Back in the 40s and 50s the standard response to a bedbug infestation was a nifty little thing called DDT. You know, the synthetic pesticide banned by the EPA for its not-so-pleasant effects on the environment and human health? The problem is, those highly toxic chemicals seem to be the only thing that works on the almighty bedbug (think Superman vs. kryptonite), and despite our best efforts to come up with an environmentally friendly (not to mention human-health friendly) way to send the bloodsucking bugs packing, the end result will almost always involve chemical treatment.

Still, there are preventative measures you can take to keep bedbugs at bay, like taking fewer trips overseas, always checking hotel room bedding and mattresses, and keeping your own home (especially the bedrooms) clean and free of clutter. If you suspect bedbugs are present—common signs are blood/fecal stains on bed linens and tiny brown exoskeletons left behind when bedbugs shed their skin—do a thorough cleaning. Wash and dry all clothes and bedding on high heat, check dresser drawers and other bedbug-friendly spaces, and be sure to vacuum every possible crevice. Then, call in the kryptonite.
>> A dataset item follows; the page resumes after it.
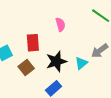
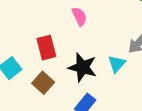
black star: (56, 61) -> (83, 67), turned -30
And that brings us back to toxins. The government may have banned DDT, but thousands more chemicals moved in to take its place, and today there is just no escaping the reality that no matter where we live our bodies are exposed to countless toxins that can contribute to poor health and disease. The key is to take a proactive stance when it comes to fighting back—one that includes reducing our daily exposure by choosing natural over synthetic products whenever possible, eating organically grown meats and produce, and cleansing regularly with a natural herbal detox program. Small steps, yes, but they can have a big impact—not unlike our tiny friend the bedbug.